Sparkle Greenhaw, director of alcohol and drug education at TCU, said it was important to provide a forum for students to be able to discuss an issue that has multiple implications across the nation.
“I hope the students will be able to broaden their mind a little bit on the issue and to maybe learn something that they didn’t know, and to truly appreciate a forum like this where we can really discuss differing opinions,” Greenhaw said.
Students, reporters and outside guests filled the BLUU Ballroom to listen and ask questions to the panel.
Carly Spalt, a sophomore communications major at TCU, said she attended because she wanted to hear a good debate from experts and wanted to learn more on why legalization is occurring at such a fast rate in multiple states.
The panel of debaters included radio host “Radical” Russ Belville, University of Washington professor Jason Kilmer and Ben Cort, a member of the board of directors of Smart Approaches to Marijuana.
TCU professor Dr. Don Mills moderated the debate. Mills gave each panelist two minutes to answer each question, then a round of rebuttal to argue their opinions.
Students said heated discussions throughout the debate led the way to interesting points.
David Cozzens, associate vice chancellor for student affairs, said TCU administrators thought it would be interesting to have students interact and learn about the different perspectives on the issue of legalization with the varying guests.
“We have a really neat set up with a person who’s pro legalization, con legalization…and we have a person who’s a researcher, one of the foremost researchers on marijuana in the nation, to kind of balance that out,” Cozzens said.
The main arguments from the night included topics that not only affect the marijuana-supported community, but also the nation as a whole in regards to race and other judicial issues.
Belville argued that there is a marketplace for the legal sale of marijuana and products like the best CBD flower, and the ongoing drug war.

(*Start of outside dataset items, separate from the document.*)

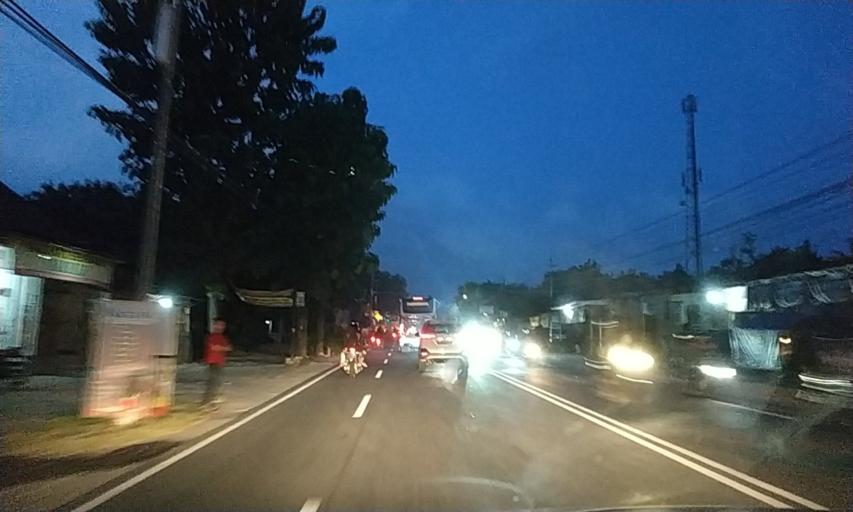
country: ID
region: Daerah Istimewa Yogyakarta
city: Godean
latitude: -7.8081
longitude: 110.2891
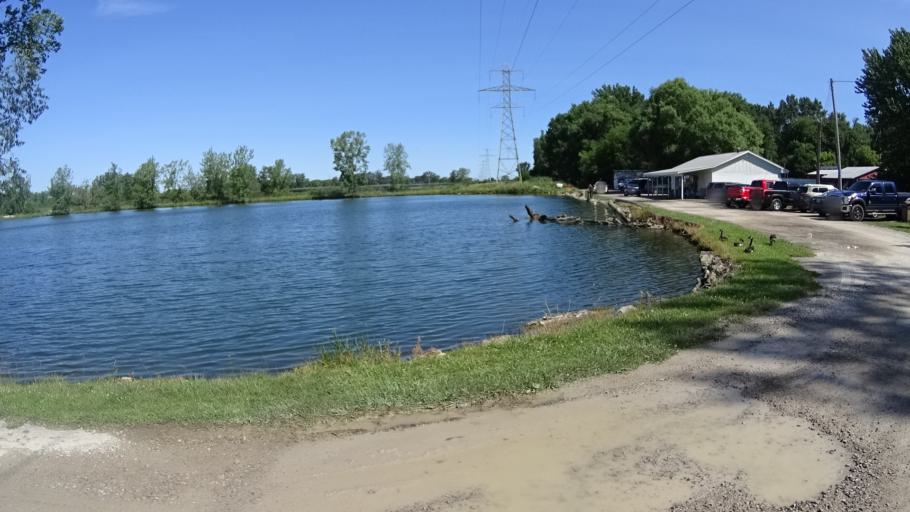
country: US
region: Ohio
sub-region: Erie County
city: Sandusky
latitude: 41.4521
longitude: -82.8083
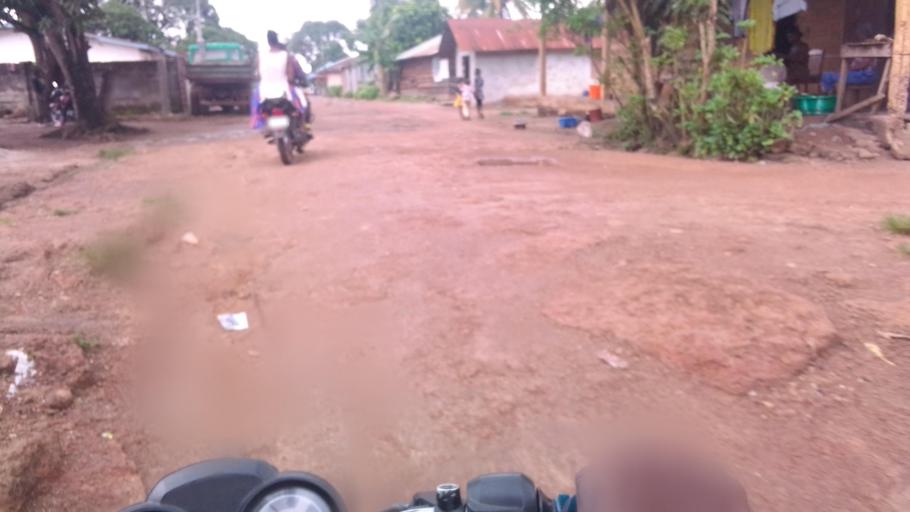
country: SL
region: Eastern Province
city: Kenema
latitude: 7.8857
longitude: -11.1830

“I’m for an end to wasteful spending because we’ve spent a trillion dollars on the drug war since it’s commence[ment], and people using marijuana has only gone up,” Belville said. “We can go with the status quo of arresting and incarcerating African Americans at four times the rate for their use of marijuana, even though they use it at the same rate as white folks like me.”
— DFW NORML (@DFWNorml) March 18, 2015
Cort, a recovering drug addict, focused his arguments on the negative effects of commercialization and the issues within the judicial system.
“I think the commercialization of another vice substance is an absolutely awful idea,” Cort said. “The issue is institutionalized racism inside the judicial system inside this country because we’re chasing a symptom with this.”
Cort said the issue is about race, not marijuana.
“We’re not fixing that symptom by making the conversation be about weed because the conversation needs to be had about what racism actually looks like,” Cort said.
The panel debated for over an hour but concluded by giving their greatest hopes and fears for the future of marijuana.
“This is an amazing time to be doing research in this area,” Kilmer said. “If there is an impact on youth that people didn’t want to see, the hope is we can develop, implement and evaluate prevention programs that are going to have an impact. I hope we continue to look at what the data says, but my fear is…we give up on that.”